By Onwuzuruike at 8:51 AM on Sep 1st, 2015
Da, ja zvonil. Menia instreeuet eto ucenie. Hotelosj by v nego uglubitjsia. U tebia estj literatura-ucenie Cerkvi Boga? Ty ne znaeš CCG ? Ih lider zajavil, cto oni budut poglošatj vseh ASD i Cerkvi Boga. Interesnoe i smeloe zajavlenie. Cem oni otlicajutsia?
By Mario at 1:30 PM on Nov 10th, 2015
Featured in Monday’s Wall Street Journal, “‘Paycheck Fairness’ Will Mean a Pay Cut for Men” by Carrie Lukas cautions would be sprporteus of legislation aimed at reducing pay inequities between men a woman. By empowering lawyers and bureaucrats to address the wage gap, the legislation would likely reduce men’s salaries rather than help women to raise their pay. The op-ed points to the unintended consequences of Title IX, another federal program which intended to increase parity between men and women in college sports but has spelled the demise of men’s college athletic programs. Likewise, this legislation would pit the interests of men and women against each other in a zero sum game, meaning men should expect a pay cut in the interest of equal outcomes.Passage of such legislation would also put an end to thoughtful discussion on the issue and market-based solutions. The wage gap is not as simple as it seems. Young single women without children in big cities earn more than their male counterparts, for example, according to a recent Time Magazine story titled “The Richer Sex.” That article notes that women are earning more college degrees and the percentage of couples where the woman earns more than her husband is on the rise.The earning power of young, urban, single women corroborates other research that shows some of the wage gap can be attributed to the trade-offs some professional women make in favor of having more time than money. These women want flexible work arrangements that enable them to balance family and work. In this case, a government program could interfere with individual choices and beneficial arrangements.There may also be differences between men and women in terms of how aggressive they are in salary negotiations and in asking for raises. In this case, families, community groups, and schools would do a better job preparing young women for self-advocacy in the workplace than would a government program.At the very least, thoughtful discussion and application of commonsense solutions should be encouraged to continue. Legislation would squelch healthy debate. Women should be cautious not only of simplistic top down solutions but tthe propaganda that accompanies them. The so-called “War on Women” is just that. Lukas is right when she writes, “Women cannot be a political shield that prevents rigorous debate about the direction of our country.”

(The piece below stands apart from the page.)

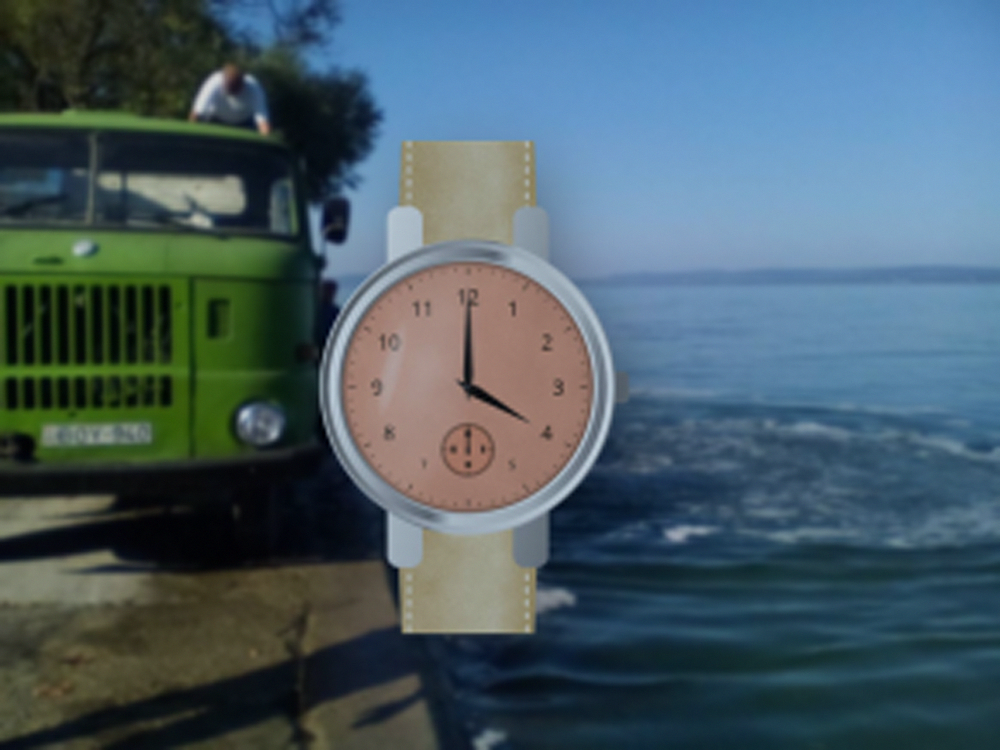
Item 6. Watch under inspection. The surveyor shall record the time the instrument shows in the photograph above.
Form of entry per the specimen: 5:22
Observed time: 4:00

By Lailatul at 5:10 AM on Nov 11th, 2015
Hey John So we have a local app but it doesn't really solve aynihtng. Its the Fireman Ed Chant App. Its for Jets fans. Its got a sound board with 40 short quotes from Fireman Ed that really speak from a NYC point of view. My daughter love it. You can also create a chant and Ed acts it out which you can upload to twitter, fb, youtube or email.Its fun.

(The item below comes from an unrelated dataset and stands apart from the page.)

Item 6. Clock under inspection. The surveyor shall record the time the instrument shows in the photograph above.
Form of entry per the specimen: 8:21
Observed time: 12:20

By Sergiu at 6:02 PM on Nov 14th, 2015
Hi, Eleanor. So sorry for the late reply. I'm just now figuring out how to nagvaite and work on my own website. (Pitiful, huh?) I'm glad you enjoyed the firefly story in Guideposts. Unfortunately, my husband doesn't know much about his genealogy other than the fact that most of his people on his dad's side were from southwest Georgia or eastern Alabama. His father and grandfather were also named George. His dad had sisters named Margaret and Sara and Ann; his brothers were Wallace and Savoy. I hope this helps. Thanks for being in touch!